In the entries that follow, how many lines hold "span"? Nothing but the number is expected.

[Records excerpted from a collection]
########################################
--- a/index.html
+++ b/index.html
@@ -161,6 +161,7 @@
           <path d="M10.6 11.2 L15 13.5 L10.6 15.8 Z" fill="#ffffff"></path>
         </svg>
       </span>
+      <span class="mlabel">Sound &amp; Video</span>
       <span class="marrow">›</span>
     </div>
########################################
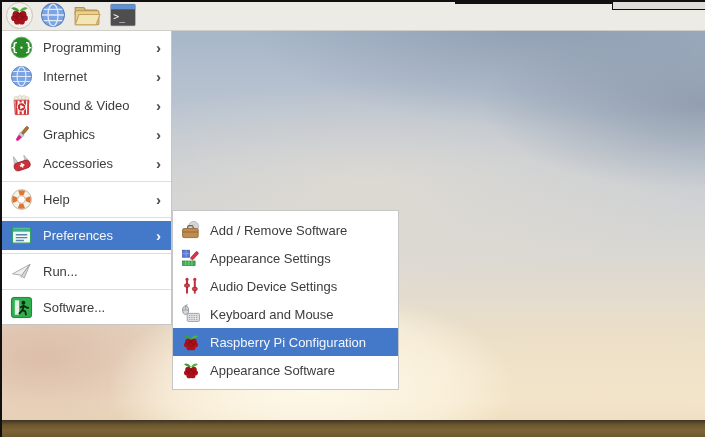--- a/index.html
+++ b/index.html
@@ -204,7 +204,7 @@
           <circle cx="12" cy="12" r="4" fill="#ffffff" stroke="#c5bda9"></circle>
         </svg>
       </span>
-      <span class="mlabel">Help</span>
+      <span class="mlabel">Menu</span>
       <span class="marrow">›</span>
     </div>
########################################
#### [OUTPUT]
7